Records from a data collection:

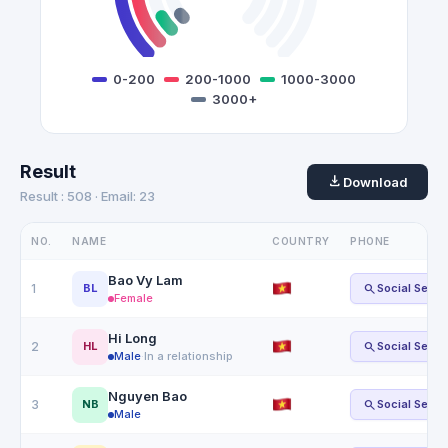
0-200
200-1000
1000-3000
3000+
Result
download
Download
Result :
508
· Email:
23
NO.
NAME
COUNTRY
PHONE
Bao Vy Lam
search
1
BL
Social Searc
Female
Hi Long
search
2
HL
Social Searc
Male
·
In a relationship
Nguyen Bao
search
3
NB
Social Searc
Male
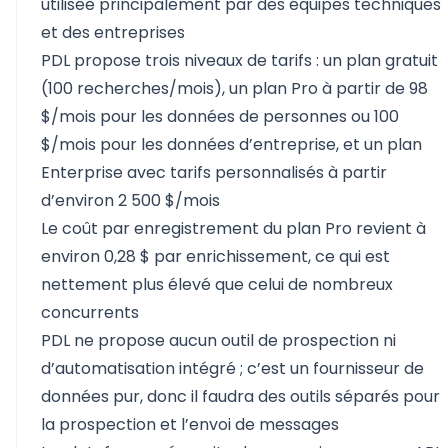
utilisée principalement par des équipes techniques
et des entreprises
PDL propose trois niveaux de tarifs : un plan gratuit
(100 recherches/mois), un plan Pro à partir de 98
$/mois pour les données de personnes ou 100
$/mois pour les données d’entreprise, et un plan
Enterprise avec tarifs personnalisés à partir
d’environ 2 500 $/mois
Le coût par enregistrement du plan Pro revient à
environ 0,28 $ par enrichissement, ce qui est
nettement plus élevé que celui de nombreux
concurrents
PDL ne propose aucun outil de prospection ni
d’automatisation intégré ; c’est un fournisseur de
données pur, donc il faudra des outils séparés pour
la prospection et l’envoi de messages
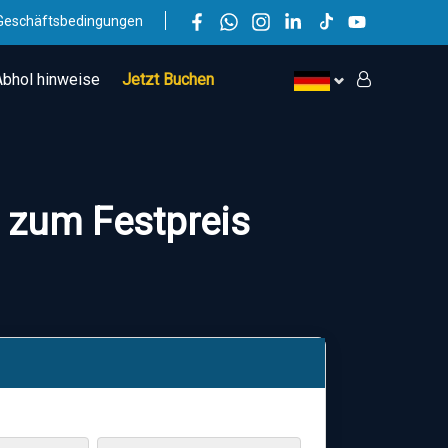
Geschäftsbedingungen
Abhol hinweise
Jetzt Buchen
e zum Festpreis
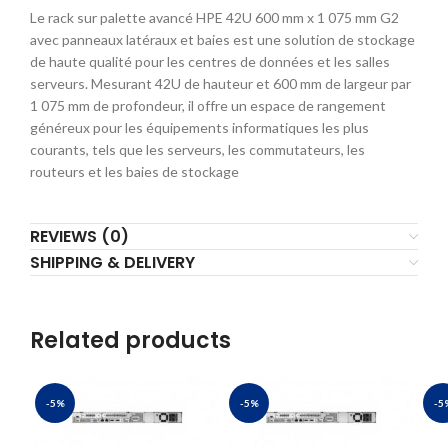
Le rack sur palette avancé HPE 42U 600 mm x 1 075 mm G2
avec panneaux latéraux et baies est une solution de stockage
de haute qualité pour les centres de données et les salles
serveurs. Mesurant 42U de hauteur et 600 mm de largeur par
1 075 mm de profondeur, il offre un espace de rangement
généreux pour les équipements informatiques les plus
courants, tels que les serveurs, les commutateurs, les
routeurs et les baies de stockage
REVIEWS (0)
SHIPPING & DELIVERY
Related products
-5%
-5%
-5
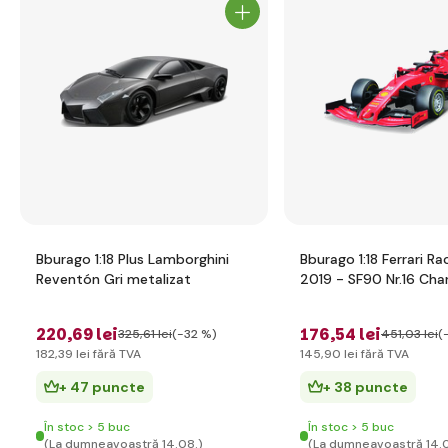
Bburago 1:18 Plus Lamborghini
Bburago 1:18 Ferrari Rac
Reventón Gri metalizat
2019 - SF90 Nr.16 Char
LeClercl
220
,69 lei
176
,54 lei
325
,61 lei
(-32 %)
451
,03 lei
(
182
,39 lei
fără TVA
145
,90 lei
fără TVA
+ 47 puncte
+ 38 puncte
În stoc > 5 buc
În stoc > 5 buc
(La dumneavoastră 14.08.)
(La dumneavoastră 14.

TASK =>
Please extract every line of text from all of the material above, copying each one unchanged and in order, and omit the pictures.

WRITTEN RESPONSE =>
0-200
200-1000
1000-3000
3000+
Result
download
Download
Result :
508
· Email:
23
NO.
NAME
COUNTRY
PHONE
Bao Vy Lam
search
1
BL
Social Searc
Female
Hi Long
search
2
HL
Social Searc
Male
·
In a relationship
Nguyen Bao
search
3
NB
Social Searc
Male
utilisée principalement par des équipes techniques
et des entreprises
PDL propose trois niveaux de tarifs : un plan gratuit
(100 recherches/mois), un plan Pro à partir de 98
$/mois pour les données de personnes ou 100
$/mois pour les données d’entreprise, et un plan
Enterprise avec tarifs personnalisés à partir
d’environ 2 500 $/mois
Le coût par enregistrement du plan Pro revient à
environ 0,28 $ par enrichissement, ce qui est
nettement plus élevé que celui de nombreux
concurrents
PDL ne propose aucun outil de prospection ni
d’automatisation intégré ; c’est un fournisseur de
données pur, donc il faudra des outils séparés pour
la prospection et l’envoi de messages
Geschäftsbedingungen
Abhol hinweise
Jetzt Buchen
e zum Festpreis
Le rack sur palette avancé HPE 42U 600 mm x 1 075 mm G2
avec panneaux latéraux et baies est une solution de stockage
de haute qualité pour les centres de données et les salles
serveurs. Mesurant 42U de hauteur et 600 mm de largeur par
1 075 mm de profondeur, il offre un espace de rangement
généreux pour les équipements informatiques les plus
courants, tels que les serveurs, les commutateurs, les
routeurs et les baies de stockage
REVIEWS (0)
SHIPPING & DELIVERY
Related products
-5%
-5%
-5
Bburago 1:18 Plus Lamborghini
Bburago 1:18 Ferrari Rac
Reventón Gri metalizat
2019 - SF90 Nr.16 Char
LeClercl
220
,69 lei
176
,54 lei
325
,61 lei
(-32 %)
451
,03 lei
(
182
,39 lei
fără TVA
145
,90 lei
fără TVA
+ 47 puncte
+ 38 puncte
În stoc > 5 buc
În stoc > 5 buc
(La dumneavoastră 14.08.)
(La dumneavoastră 14.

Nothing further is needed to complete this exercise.